=== CONSIGNE ===
Recopiez à l'identique le passage du texte sur la recherche française, en commençant à « Pour Anne Roger, cette » et en terminant à « sans trop d’encombre. ».

=== TEXTE SUPPORT ===
• • •

Pour Anne Roger, cette loi ne va pas améliorer le recrutement des enseignants-chercheurs : "Entre 2006 et 2019, nous avons une baisse des recrutements de 2.600 à 1.300 titulaires et celle-ci se poursuit". La responsable du SNESUP-FSU rajoute, "quand on sait que les titulaires sont ceux les plus à même d’assurer la continuité de la recherche, ça en dit long sur l’encadrement de la recherche à l’université".

Si cette nouvelle organisation de la recherche française a été contestée notamment par le conseil scientifique du CNRS, le comité d’éthique du CNRS et des mouvements comme "Rogue ESR" ou la "coordination des facs et labos", la pandémie du Covid-19 arrivée en pleine discussion sur le projet de loi a obligé les universitaires à gérer les cours en ligne et la réorganisation des laboratoires et permis le vote de la loi sans trop d’encombre.

Des appels à projets ciblés sur l'écologie, l'intelligence artificielle et le quantique

En parallèle de cette loi de programmation de la recherche, le gouvernement a porté une planification de certains sujets de recherche comme l’écologie, l’intelligence artificielle ou le quantique. Le programme "Make our planet great again" mis en avant en 2017 avait surtout un enjeu géopolitique pour Emmanuel Macron dans le but de se placer en opposition à Donald Trump qui faisait reculer les États-Unis dans leur engagement sur l’Accord de Paris sur le climat. Si ce programme a surtout concerné des chercheurs français expatriés, aucun bilan public n’a été présenté.

Après la commande d’un rapport sur l’Intelligence artificielle au député Cédric Villani, le gouvernement a lancé fin 2018 un plan "IA" dotant la recherche sur ce sujet de 528 millions d’euros et comportant notamment la création de quatre centres interdisciplinaires "3IA", le fléchage de financements de thèses sur l’IA et le financement de supercalculateurs.

Enfin, début 2021, le gouvernement a annoncé un plan quantique, espérant rattraper le retard qu’a pris la France dans ce domaine derrière la Chine et les États-Unis. L’agrégat des financements publics de ce plan s’élève à un milliard sur cinq ans, prenant 400 millions d’euros sur le budget de la LPR et 600 millions d’euros au PIA. Il est encore trop tôt pour faire le bilan de ces différents plans mais les différents acteurs se plaignent de la lourdeur administrative pour les mettre en place. Et Manuel Tunon de Lara pointe aussi leur limite : "Les pays qui sont très forts en innovation ont su organiser des écosystèmes d’innovation avec beaucoup de recherches orientées par la curiosité scientifique mais il est difficile de téléguider et préméditer les réussites".

• • •

[Entrées de données stockées]
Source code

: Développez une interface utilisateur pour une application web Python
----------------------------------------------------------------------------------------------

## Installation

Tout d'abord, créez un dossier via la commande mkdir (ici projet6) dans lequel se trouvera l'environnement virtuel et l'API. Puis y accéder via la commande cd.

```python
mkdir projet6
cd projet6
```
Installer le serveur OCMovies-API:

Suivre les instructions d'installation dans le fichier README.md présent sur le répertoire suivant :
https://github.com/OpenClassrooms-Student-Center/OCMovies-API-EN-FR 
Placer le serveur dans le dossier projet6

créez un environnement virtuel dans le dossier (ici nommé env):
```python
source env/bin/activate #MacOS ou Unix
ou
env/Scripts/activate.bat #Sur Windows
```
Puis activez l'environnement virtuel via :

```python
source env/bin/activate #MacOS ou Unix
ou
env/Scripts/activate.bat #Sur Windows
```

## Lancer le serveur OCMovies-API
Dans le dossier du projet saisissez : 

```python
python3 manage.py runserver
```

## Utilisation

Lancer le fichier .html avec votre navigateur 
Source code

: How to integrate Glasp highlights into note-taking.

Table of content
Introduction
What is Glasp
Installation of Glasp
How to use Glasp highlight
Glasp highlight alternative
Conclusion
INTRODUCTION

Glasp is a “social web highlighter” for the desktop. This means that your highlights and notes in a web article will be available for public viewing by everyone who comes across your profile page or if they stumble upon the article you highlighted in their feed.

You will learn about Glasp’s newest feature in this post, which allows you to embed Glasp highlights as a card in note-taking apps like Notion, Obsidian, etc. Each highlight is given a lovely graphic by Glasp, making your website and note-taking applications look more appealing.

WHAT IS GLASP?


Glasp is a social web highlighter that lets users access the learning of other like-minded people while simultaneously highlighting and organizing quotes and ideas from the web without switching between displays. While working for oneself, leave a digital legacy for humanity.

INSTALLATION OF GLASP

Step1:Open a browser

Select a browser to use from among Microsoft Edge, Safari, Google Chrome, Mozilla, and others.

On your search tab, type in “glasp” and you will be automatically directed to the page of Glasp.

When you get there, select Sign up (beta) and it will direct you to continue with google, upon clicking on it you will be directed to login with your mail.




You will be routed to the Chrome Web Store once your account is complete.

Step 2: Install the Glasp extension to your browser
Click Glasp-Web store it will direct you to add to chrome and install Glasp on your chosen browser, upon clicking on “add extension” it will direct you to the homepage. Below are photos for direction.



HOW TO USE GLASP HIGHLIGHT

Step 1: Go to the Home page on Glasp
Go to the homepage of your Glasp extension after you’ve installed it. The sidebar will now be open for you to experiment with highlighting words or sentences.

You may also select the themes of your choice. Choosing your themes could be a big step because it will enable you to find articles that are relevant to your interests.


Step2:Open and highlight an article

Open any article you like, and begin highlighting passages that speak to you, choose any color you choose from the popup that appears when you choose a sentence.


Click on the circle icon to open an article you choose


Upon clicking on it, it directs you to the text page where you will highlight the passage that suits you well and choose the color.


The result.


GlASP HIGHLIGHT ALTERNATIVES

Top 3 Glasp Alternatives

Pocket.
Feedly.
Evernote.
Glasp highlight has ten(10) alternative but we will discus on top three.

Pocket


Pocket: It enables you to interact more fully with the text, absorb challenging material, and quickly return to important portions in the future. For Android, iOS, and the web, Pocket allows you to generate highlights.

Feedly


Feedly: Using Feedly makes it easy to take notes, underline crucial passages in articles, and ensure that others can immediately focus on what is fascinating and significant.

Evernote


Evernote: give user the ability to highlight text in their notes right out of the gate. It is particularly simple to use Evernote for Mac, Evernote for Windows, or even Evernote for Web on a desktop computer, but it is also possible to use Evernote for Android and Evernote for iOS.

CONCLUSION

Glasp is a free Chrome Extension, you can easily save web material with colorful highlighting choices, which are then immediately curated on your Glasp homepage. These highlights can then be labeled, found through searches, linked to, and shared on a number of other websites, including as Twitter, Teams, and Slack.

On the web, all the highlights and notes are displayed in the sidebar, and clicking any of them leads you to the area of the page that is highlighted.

• • •

=== RÉPONSE ATTENDUE ===
Pour Anne Roger, cette loi ne va pas améliorer le recrutement des enseignants-chercheurs : "Entre 2006 et 2019, nous avons une baisse des recrutements de 2.600 à 1.300 titulaires et celle-ci se poursuit". La responsable du SNESUP-FSU rajoute, "quand on sait que les titulaires sont ceux les plus à même d’assurer la continuité de la recherche, ça en dit long sur l’encadrement de la recherche à l’université".

Si cette nouvelle organisation de la recherche française a été contestée notamment par le conseil scientifique du CNRS, le comité d’éthique du CNRS et des mouvements comme "Rogue ESR" ou la "coordination des facs et labos", la pandémie du Covid-19 arrivée en pleine discussion sur le projet de loi a obligé les universitaires à gérer les cours en ligne et la réorganisation des laboratoires et permis le vote de la loi sans trop d’encombre.